Kinesis Myofascial Integration (KMI) springs from the pioneering work of Dr Ida P Rolf, as developed, by Thomas Myers, one of Owen’s principle teachers. KMI consists of a multi-session protocol (usually 12) of deep, slow fascial and myofascial manipulation, coupled with movement re-education. KMI is one of a number of schools that train practitioners in ‘Structural Integration’, Ida Rolf’s name for her own work. Structural Integration is practiced as an old-world craft with a 21st century comprehension of how your body structure works. Owen concentrates on doing deep, lasting, and significant work, with anatomical precision, blended with movement and sensitivity to the unfolding individual experience. The KMI ‘recipe’ for Structural Integration is based around the “Anatomy Trains Myofascial Meridians” concept, which are explored in the book written by Thomas Myers, published by Harcourt Brace (Elsevier) in 2001 and a 2nd edition in 2008 (www.anatomytrains.com).
The design of KMI is to unwind the strain patterns residing in your body’s locomotors system, restoring it to its natural balance, alignment, length, and ease. Common strain patterns come about from inefficient movement habits, and our body’s response to poorly designed cars, desks, telephones, and airplanes, etc. Individual strain patterns come from imitation when we are young, from the invasions of injury or surgery or birth, and from our body’s response to traumatic episodes.
Beginning as a simple gesture of response, movements can become a neuromuscular habit. The habitual movement forms one’s posture, and the posture requires changes in the structure – the body’s connective tissue ‘fabric’. In other words, a gesture becomes a habit becomes a posture and eventually lodges in our structure. These changes are rarely for the better – anything that pulls us out of alignment means that gravity works on pulling us into more misalignment or increased tension to counteract the force. Compensation begets compensation, and more symptoms. KMI is designed to unwind this process and reduce structural stress. The method depends on a unique property of the body’s connective tissue network. Connective tissue is a remarkably versatile bit of biology. It forms every supportive tissue from the fluid blood to the solid bone, and a host of sheets, straps, and slings in between. The muscular tissue moves us around, but it works through the connective tissue fascia, tendons, and the ligaments at every turn, and it is the connective tissue complex that holds us in the shape we are in. When we are injured or stressed, no matter what the source, there is a neuromuscular response – usually involving some combination of contraction, retraction, immobility, and often rotation. These patterns put some muscles under strain (where they develop painful trigger points) and also pulls at this fascial fabric, requiring it to shift, thicken, glue itself to surrounding structures, and otherwise compensate for the excess sustained muscular holding.

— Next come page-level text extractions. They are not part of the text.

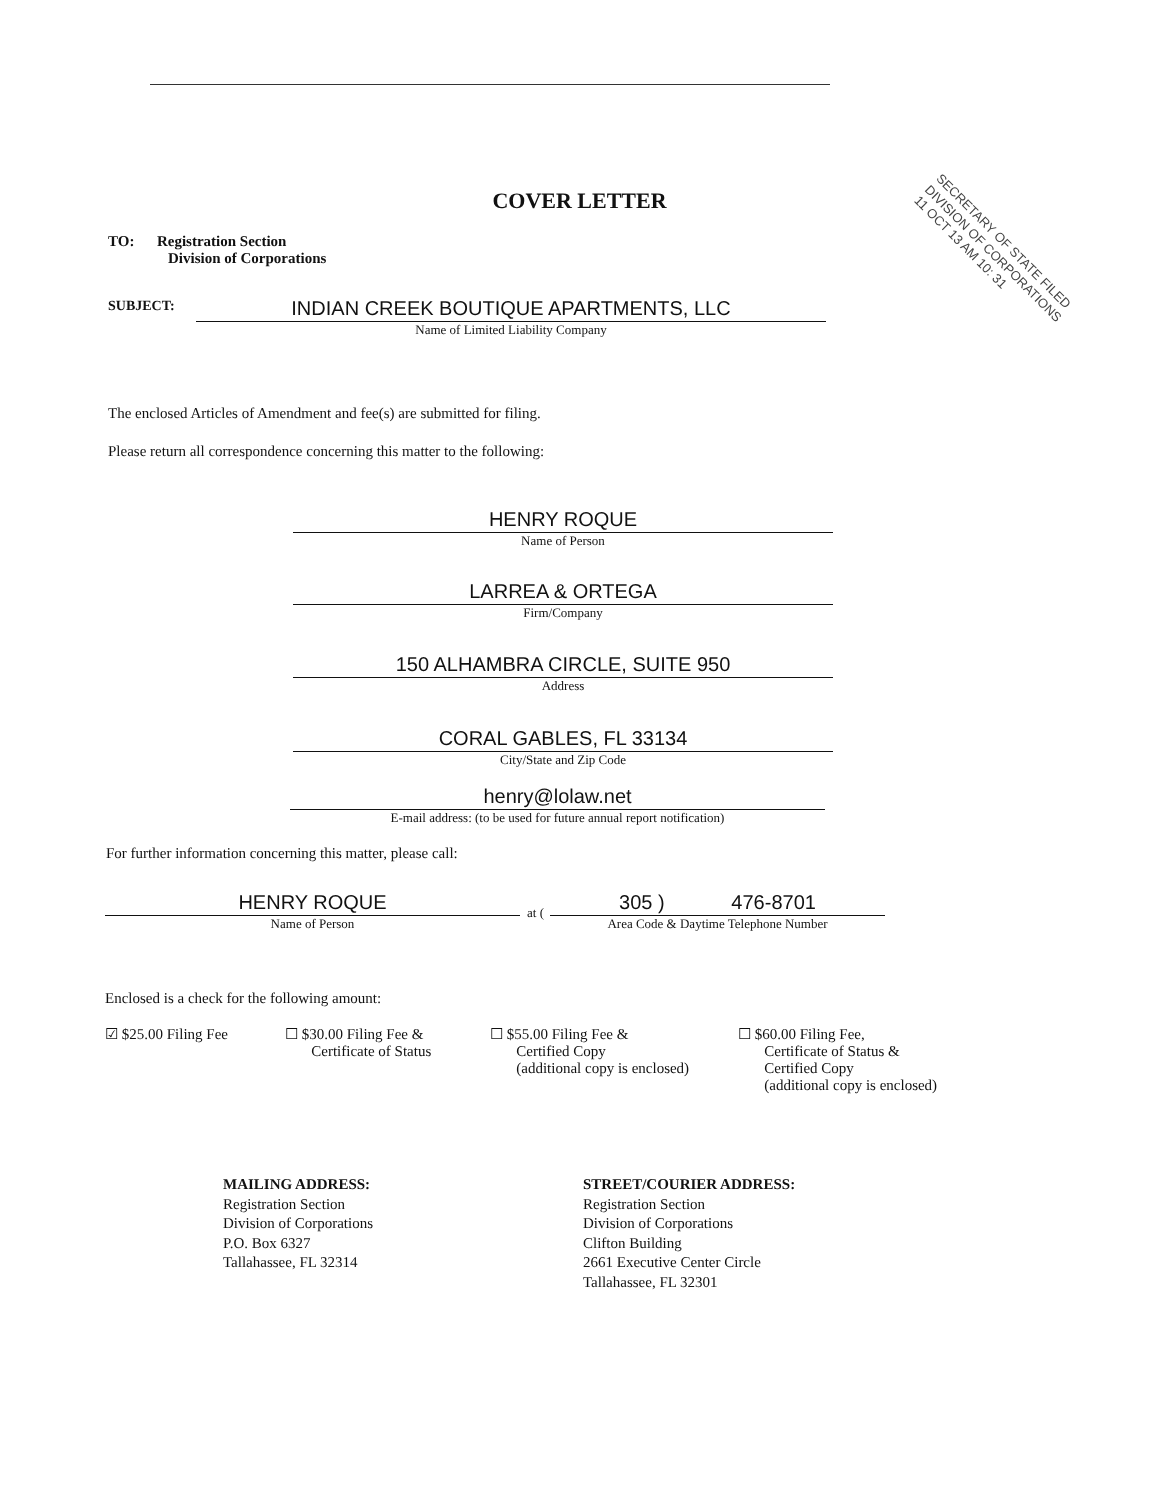COVER LETTER
TO: Registration Section
Division of Corporations
SECRETARY OF STATE FILED
DIVISION OF CORPORATIONS
11 OCT 13 AM 10: 31
SUBJECT:
INDIAN CREEK BOUTIQUE APARTMENTS, LLC
Name of Limited Liability Company
The enclosed Articles of Amendment and fee(s) are submitted for filing.
Please return all correspondence concerning this matter to the following:
HENRY ROQUE
Name of Person
LARREA & ORTEGA
Firm/Company
150 ALHAMBRA CIRCLE, SUITE 950
Address
CORAL GABLES, FL 33134
City/State and Zip Code
henry@lolaw.net
E-mail address: (to be used for future annual report notification)
For further information concerning this matter, please call:
HENRY ROQUE
Name of Person
at (
305 ) 476-8701
Area Code & Daytime Telephone Number
Enclosed is a check for the following amount:
☑ $25.00 Filing Fee
☐ $30.00 Filing Fee &
Certificate of Status
☐ $55.00 Filing Fee &
Certified Copy
(additional copy is enclosed)
☐ $60.00 Filing Fee,
Certificate of Status &
Certified Copy
(additional copy is enclosed)
MAILING ADDRESS:
Registration Section
Division of Corporations
P.O. Box 6327
Tallahassee, FL 32314
STREET/COURIER ADDRESS:
Registration Section
Division of Corporations
Clifton Building
2661 Executive Center Circle
Tallahassee, FL 32301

Especially for chronic and long-held patterns, it is not enough to release the muscular holding, though that is definitely a good start. Freeing and repositioning the fascial fabric, along with re-integrating the movement patterns so that they stay easily in their proper positioning, is the job of KMI. In this sense, KMI could be seen as a companion to osteopathic or chiropractic care, but instead of thrusting the bones back into place, we adjust the fascial ‘guy-wires’ so that they stay in place – the new alignment simply becomes part of who you are, not something you have to work at or repeatedly see a practitioner to maintain.
Does it really work?
This picture shows one client who has greatly benifited from the work. The photo were taken before (on the left) and after (on the right) the 12 series. It is clear that this client has visibly improved his postural alignment. See how his head, shoulders, hips, knees and feet are now more comfortably balanced on top of one another. That there is more of him aligned along the line of gravity shown. Clearly gravity will now hold this structure rather than pushing it further and further into displacement.
The picture does not tell the whole story. Despite a long history of significant back and neck complaints he has not reported any pain after undergoing the process of structural integration.
I know one thing, that I know nothing – Socrates
There are so many dimensions to the work of structural integration but it is true that the more you, or I, understand about structural integration we realise how little we truly understand.
If you want clarification or have even more questions than you started with then please email or ring and I shall attempt to give you a simpler or more complex answer.
One of the central concepts of how we view the whole nature of the body is that of tensegrity. A term used by Buckminster Fuller whose ideas have further developed our understanding of the unique interconnected nature of our structure.
This picture is an example of a tensegrity structure. Note how it is the guy wires that give the structure the shape, strength and elasticity. See how the struts seem to float within the matrix of guy ropes. If one guy rope is too short or long then it will throw the whole structure out of balance and that to rebalance the structure all guy ropes will need to be addressed.
Now imagine that this is your body, it is not the bones that hold your shape and allow movement but the soft connective tissue (the myofascia). Structural integration aims to make equal the relative length, tension and quality of your guy wires. www.biotensegrity.com
The human body, a tensile structure.
Put strain into just one area of the body and the whole myofascial web changes. Much like if you pull your shirt in one corner the force is transmitted through the surface of the shirt. Imagine that in three dimensions and you get the compensations that we make as a result of injuries and misalignment.